Imputation techniques for missing data
Mean replacement
- Replace missing values with the mean value from the rest of the column (columns, not rows. A column represents a single feature.)
- Fast & easy, won't affect mean or sample size of overall data set.
- Median may be a better choice than mean when outliers are present
- But it's generally pretty terrible
- Only works on column level, misses correlations between features
- Can't use on categorical features (imputing the most frequent value can work in this case, thoough)
- Not very accurate
Dropping
- If not many rows contain missing data
- And dropping those rows doesn't bias your data
- And you don't have a lot of time
- But it's never going to be the right answer for the best approach.
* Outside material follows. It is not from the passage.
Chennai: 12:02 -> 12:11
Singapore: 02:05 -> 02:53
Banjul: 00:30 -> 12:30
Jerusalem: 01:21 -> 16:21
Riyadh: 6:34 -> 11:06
- Almost anything is better. Can you substitute another similar fields perhaps? (i.e. review summary vs full text)
Machine learning
- KNN: Find K nearest (most similar) rows and average their values
- Assumes numerical data, not categorical
- There are ways to handle categorical data (hamming distance), but categorical data is probably better served by
- Deep Learning
- Build a machine learning model to impute data for your machine learning model.
- Works well for categorical data. Really well, but it's complicated.
- Regression
- Find linear or non-linear relationships between the missing feature and other features
- Most advanced technique: MICE (Multiple Imputation by Chained Equations)
Just get more data
- What's better than imputing data? Getting more real data!
- Sometimes you just have to try harder or collect more data.